Lunden has a history of toxins in her body, he said. A genetic mutation prevents her body from detoxifying common toxins that we’re all exposed to, things like cigarette smoke, perfumes and scented products. “Because of her issues, her body can’t get rid of that junk,” he said.

As a result of the toxin buildup, Lunden’s mitochondria, the organelles that generate cellular energy, can’t produce enough energy to power her body. At the same time, her brain isn’t producing the serotonin and dopamine required to live “a happy, normal life. So she has literally run out of energy,” McCloy said. “It’s not her fault. She is trying to live a healthy life and is doing all the right things. It’s just that her body won’t let her get better sometimes. Her tank has run empty, in a literal sense.”

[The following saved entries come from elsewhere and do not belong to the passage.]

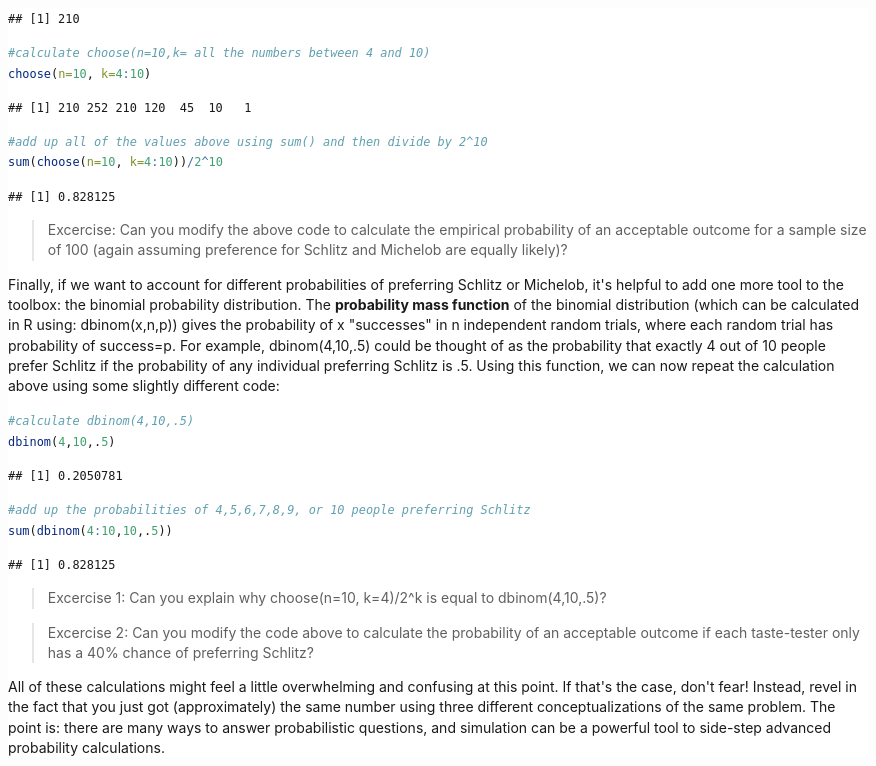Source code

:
 ```
## [1] 210
```

```r
#calculate choose(n=10,k= all the numbers between 4 and 10)
choose(n=10, k=4:10)
```

```
## [1] 210 252 210 120  45  10   1
```

```r
#add up all of the values above using sum() and then divide by 2^10
sum(choose(n=10, k=4:10))/2^10
```

```
## [1] 0.828125
```
  
> Excercise: Can you modify the above code to calculate the empirical probability of an acceptable outcome for a sample size of 100 (again assuming preference for Schlitz and Michelob are equally likely)?  

Finally, if we want to account for different probabilities of preferring Schlitz or Michelob, it's helpful to add one more tool to the toolbox: the binomial probability distribution. The **probability mass function** of the binomial distribution (which can be calculated in R using: dbinom(x,n,p)) gives the probability of x "successes" in n independent random trials, where each random trial has probability of success=p. For example, dbinom(4,10,.5) could be thought of as the probability that exactly 4 out of 10 people prefer Schlitz if the probability of any individual preferring Schlitz is .5. Using this function, we can now repeat the calculation above using some slightly different code:  


```r
#calculate dbinom(4,10,.5)
dbinom(4,10,.5)
```

```
## [1] 0.2050781
```

```r
#add up the probabilities of 4,5,6,7,8,9, or 10 people preferring Schlitz
sum(dbinom(4:10,10,.5))
```

```
## [1] 0.828125
```
  
> Excercise 1: Can you explain why choose(n=10, k=4)/2^k is equal to dbinom(4,10,.5)?   

> Excercise 2: Can you modify the code above to calculate the probability of an acceptable outcome if each taste-tester only has a 40% chance of preferring Schlitz?     

All of these calculations might feel a little overwhelming and confusing at this point. If that's the case, don't fear! Instead, revel in the fact that you just got (approximately) the same number using three different conceptualizations of the same problem. The point is: there are many ways to answer probabilistic questions, and simulation can be a powerful tool to side-step advanced probability calculations.  
  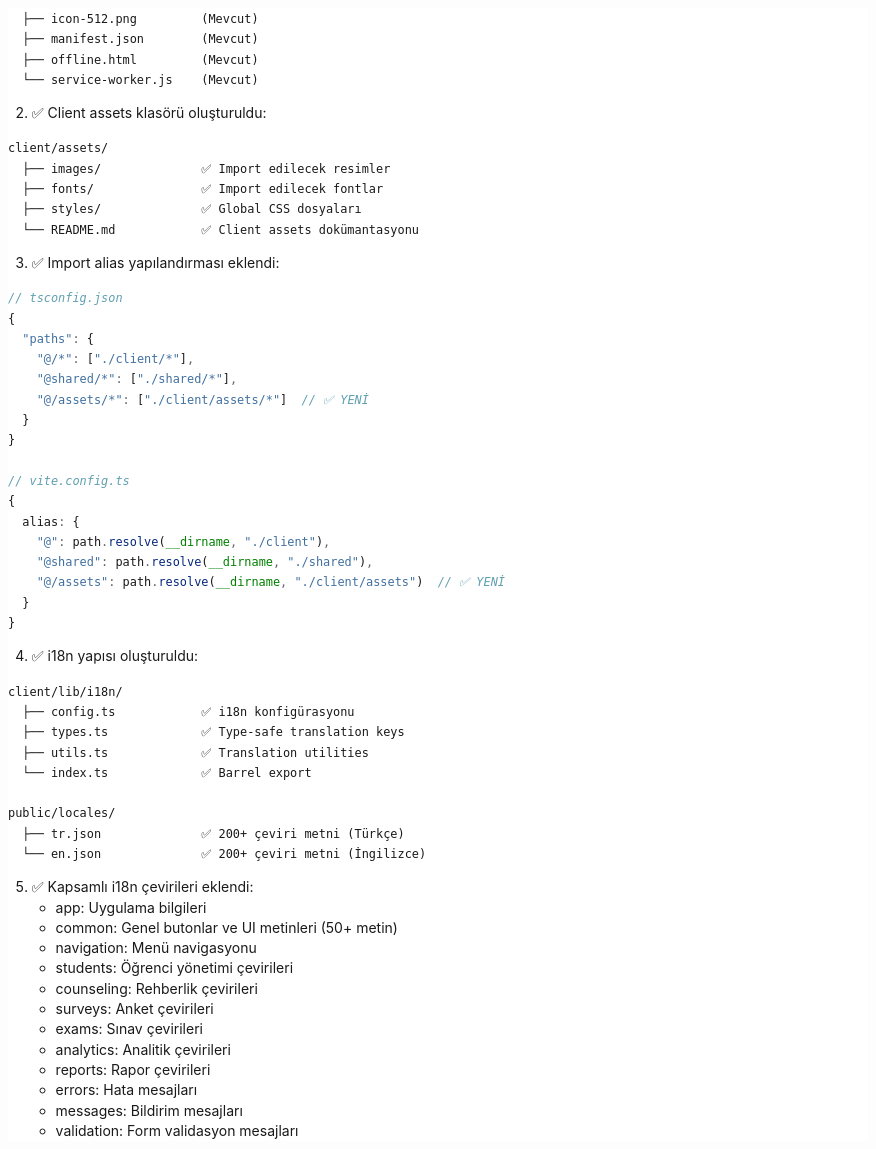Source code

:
 ```
  ├── icon-512.png         (Mevcut)
  ├── manifest.json        (Mevcut)
  ├── offline.html         (Mevcut)
  └── service-worker.js    (Mevcut)
```

2. ✅ Client assets klasörü oluşturuldu:
```
client/assets/
  ├── images/              ✅ Import edilecek resimler
  ├── fonts/               ✅ Import edilecek fontlar
  ├── styles/              ✅ Global CSS dosyaları
  └── README.md            ✅ Client assets dokümantasyonu
```

3. ✅ Import alias yapılandırması eklendi:
```typescript
// tsconfig.json
{
  "paths": {
    "@/*": ["./client/*"],
    "@shared/*": ["./shared/*"],
    "@/assets/*": ["./client/assets/*"]  // ✅ YENİ
  }
}

// vite.config.ts
{
  alias: {
    "@": path.resolve(__dirname, "./client"),
    "@shared": path.resolve(__dirname, "./shared"),
    "@/assets": path.resolve(__dirname, "./client/assets")  // ✅ YENİ
  }
}
```

4. ✅ i18n yapısı oluşturuldu:
```
client/lib/i18n/
  ├── config.ts            ✅ i18n konfigürasyonu
  ├── types.ts             ✅ Type-safe translation keys
  ├── utils.ts             ✅ Translation utilities
  └── index.ts             ✅ Barrel export

public/locales/
  ├── tr.json              ✅ 200+ çeviri metni (Türkçe)
  └── en.json              ✅ 200+ çeviri metni (İngilizce)
```

5. ✅ Kapsamlı i18n çevirileri eklendi:
   - app: Uygulama bilgileri
   - common: Genel butonlar ve UI metinleri (50+ metin)
   - navigation: Menü navigasyonu
   - students: Öğrenci yönetimi çevirileri
   - counseling: Rehberlik çevirileri
   - surveys: Anket çevirileri
   - exams: Sınav çevirileri
   - analytics: Analitik çevirileri
   - reports: Rapor çevirileri
   - errors: Hata mesajları
   - messages: Bildirim mesajları
   - validation: Form validasyon mesajları
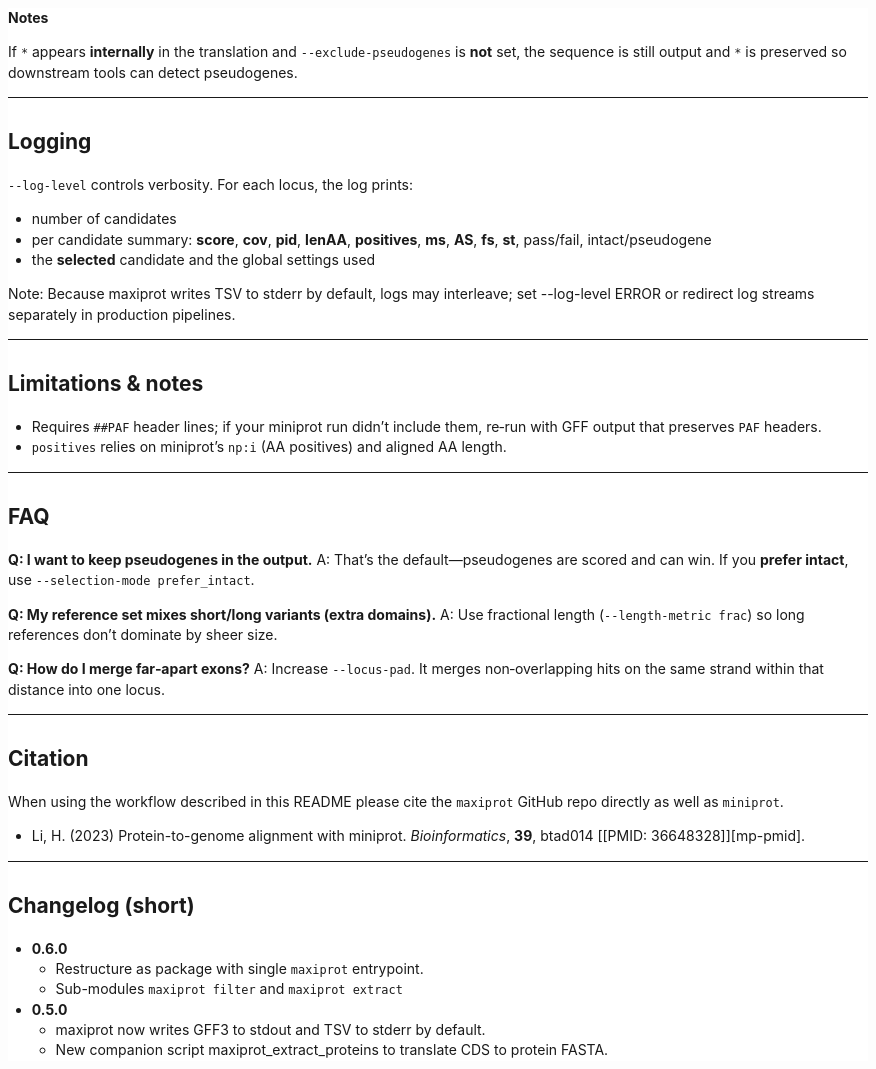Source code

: **Notes**

If `*` appears **internally** in the translation and `--exclude-pseudogenes` is **not** set, the sequence is still output and `*` is preserved so downstream tools can detect pseudogenes.

---
## Logging

`--log-level` controls verbosity. For each locus, the log prints:

- number of candidates
- per candidate summary: **score**, **cov**, **pid**, **lenAA**, **positives**, **ms**, **AS**, **fs**, **st**, pass/fail, intact/pseudogene
- the **selected** candidate and the global settings used

Note: Because maxiprot writes TSV to stderr by default, logs may interleave; set --log-level ERROR or redirect log streams separately in production pipelines.

---

## Limitations & notes

- Requires `##PAF` header lines; if your miniprot run didn’t include them, re‑run with GFF output that preserves `PAF` headers.
- `positives` relies on miniprot’s `np:i` (AA positives) and aligned AA length.

---

## FAQ

**Q: I want to keep pseudogenes in the output.**
A: That’s the default—pseudogenes are scored and can win. If you **prefer intact**, use `--selection-mode prefer_intact`.

**Q: My reference set mixes short/long variants (extra domains).**
A: Use fractional length (`--length-metric frac`) so long references don’t dominate by sheer size.

**Q: How do I merge far‑apart exons?**
A: Increase `--locus-pad`. It merges non‑overlapping hits on the same strand within that distance into one locus.

---

## Citation

When using the workflow described in this README please cite the `maxiprot` GitHub repo directly as well as `miniprot`.

- Li, H. (2023) Protein-to-genome alignment with miniprot. *Bioinformatics*, **39**, btad014 [[PMID: 36648328]][mp-pmid].

---

## Changelog (short)

- **0.6.0**
  - Restructure as package with single `maxiprot` entrypoint.
  - Sub-modules `maxiprot filter` and `maxiprot extract`
- **0.5.0**
  - maxiprot now writes GFF3 to stdout and TSV to stderr by default.
  - New companion script maxiprot_extract_proteins to translate CDS to protein FASTA.
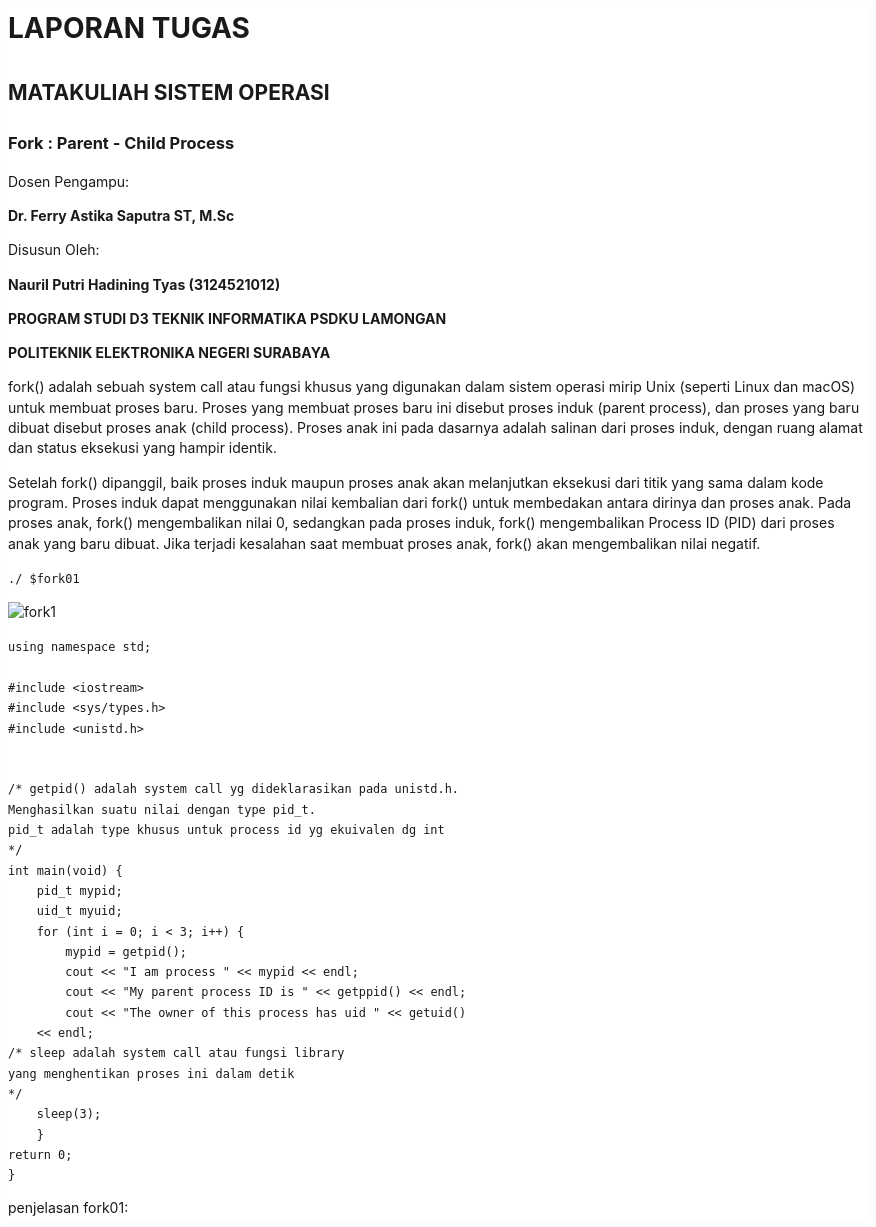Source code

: # LAPORAN TUGAS
## MATAKULIAH SISTEM OPERASI
### Fork : Parent - Child Process
Dosen Pengampu:

**Dr. Ferry Astika Saputra ST, M.Sc**

Disusun Oleh:

**Nauril Putri Hadining Tyas (3124521012)**

**PROGRAM STUDI D3 TEKNIK INFORMATIKA PSDKU LAMONGAN**

**POLITEKNIK ELEKTRONIKA NEGERI SURABAYA**

    

  fork() adalah sebuah system call atau fungsi khusus yang digunakan dalam sistem operasi mirip Unix (seperti Linux dan macOS) untuk membuat proses baru. Proses yang membuat proses baru ini disebut proses induk (parent process), dan proses yang baru dibuat disebut proses anak (child process). Proses anak ini pada dasarnya adalah salinan dari proses induk, dengan ruang alamat dan status eksekusi yang hampir identik.

  Setelah fork() dipanggil, baik proses induk maupun proses anak akan melanjutkan eksekusi dari titik yang sama dalam kode program. Proses induk dapat menggunakan nilai kembalian dari fork() untuk membedakan antara dirinya dan proses anak. Pada proses anak, fork() mengembalikan nilai 0, sedangkan pada proses induk, fork() mengembalikan Process ID (PID) dari proses anak yang baru dibuat. Jika terjadi kesalahan saat membuat proses anak, fork() akan mengembalikan nilai negatif.  
```
./ $fork01
```
![fork1](https://github.com/Naurilputri/SisOpe-2025/blob/main/screenshots_fork/fork01.png)  
```
using namespace std;

#include <iostream>
#include <sys/types.h>
#include <unistd.h>


/* getpid() adalah system call yg dideklarasikan pada unistd.h.
Menghasilkan suatu nilai dengan type pid_t.
pid_t adalah type khusus untuk process id yg ekuivalen dg int
*/
int main(void) {
	pid_t mypid;
	uid_t myuid;
	for (int i = 0; i < 3; i++) {
		mypid = getpid();
		cout << "I am process " << mypid << endl;
		cout << "My parent process ID is " << getppid() << endl;
		cout << "The owner of this process has uid " << getuid()
	<< endl;
/* sleep adalah system call atau fungsi library
yang menghentikan proses ini dalam detik
*/
	sleep(3);
	}
return 0;
}

```
penjelasan fork01:  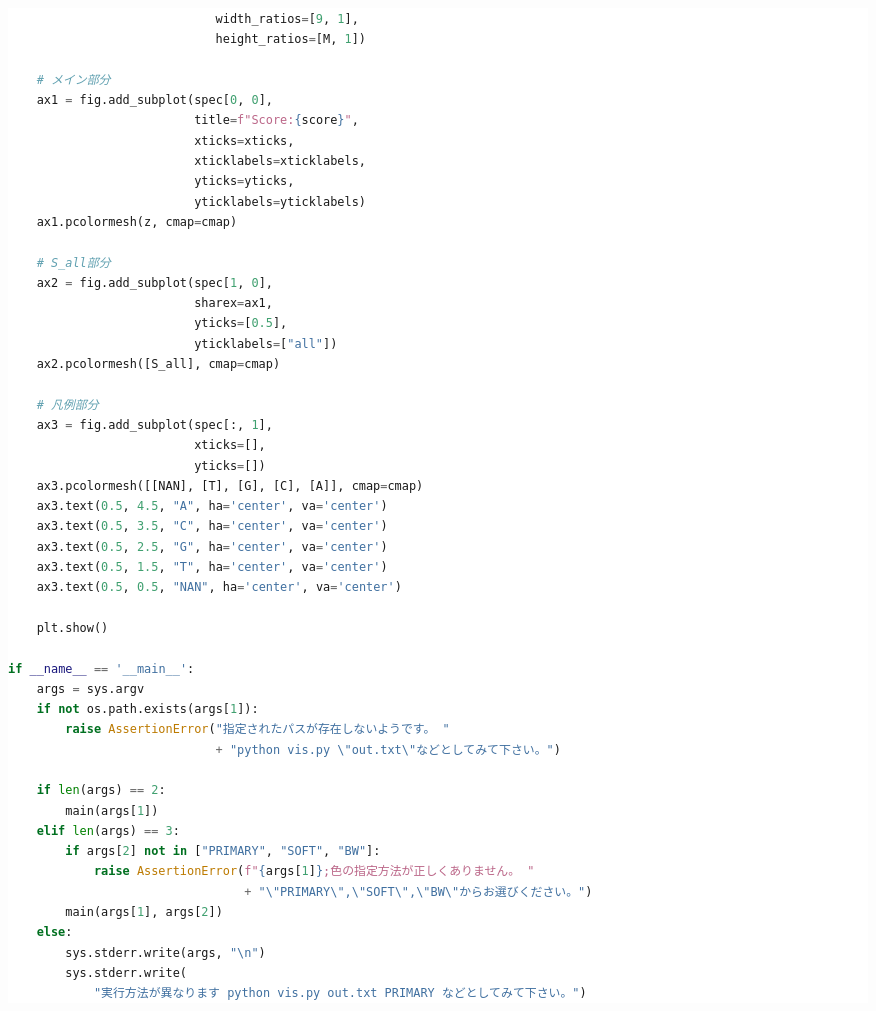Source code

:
 ```vis.py
                             width_ratios=[9, 1],
                             height_ratios=[M, 1])

    # メイン部分
    ax1 = fig.add_subplot(spec[0, 0],
                          title=f"Score:{score}",
                          xticks=xticks,
                          xticklabels=xticklabels,
                          yticks=yticks,
                          yticklabels=yticklabels)
    ax1.pcolormesh(z, cmap=cmap)

    # S_all部分
    ax2 = fig.add_subplot(spec[1, 0],
                          sharex=ax1,
                          yticks=[0.5],
                          yticklabels=["all"])
    ax2.pcolormesh([S_all], cmap=cmap)

    # 凡例部分
    ax3 = fig.add_subplot(spec[:, 1],
                          xticks=[],
                          yticks=[])
    ax3.pcolormesh([[NAN], [T], [G], [C], [A]], cmap=cmap)
    ax3.text(0.5, 4.5, "A", ha='center', va='center')
    ax3.text(0.5, 3.5, "C", ha='center', va='center')
    ax3.text(0.5, 2.5, "G", ha='center', va='center')
    ax3.text(0.5, 1.5, "T", ha='center', va='center')
    ax3.text(0.5, 0.5, "NAN", ha='center', va='center')

    plt.show()

if __name__ == '__main__':
    args = sys.argv
    if not os.path.exists(args[1]):
        raise AssertionError("指定されたパスが存在しないようです。 "
                             + "python vis.py \"out.txt\"などとしてみて下さい。")

    if len(args) == 2:
        main(args[1])
    elif len(args) == 3:
        if args[2] not in ["PRIMARY", "SOFT", "BW"]:
            raise AssertionError(f"{args[1]};色の指定方法が正しくありません。 "
                                 + "\"PRIMARY\",\"SOFT\",\"BW\"からお選びください。")
        main(args[1], args[2])
    else:
        sys.stderr.write(args, "\n")
        sys.stderr.write(
            "実行方法が異なります python vis.py out.txt PRIMARY などとしてみて下さい。")
```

Frank Turek, her husband, wondered if his wife would regain the strength to get back to her book. When they met in 2002, Lunden was recovering from her first bout with chronic fatigue syndrome. As a couple, they avoided places with toxic odors out of sensitivity to her condition, but otherwise they lived an active life.

Her setback this fall felt numbing, Turek said. The doctors were flummoxed. He was flummoxed. She had good weeks followed by bad weeks, hope followed by despair. There was an air of general sadness, Turek said.

Lunden couldn’t function and Turek couldn’t do much beyond taking her to her appointments and practical things like shopping for groceries and cooking. Throughout, his admiration of her has grown.

And now with spring, there is hope, he said. “She’s got a strong work ethic, and she is committed to this book. It’s been frustrating, but she’s moving forward.”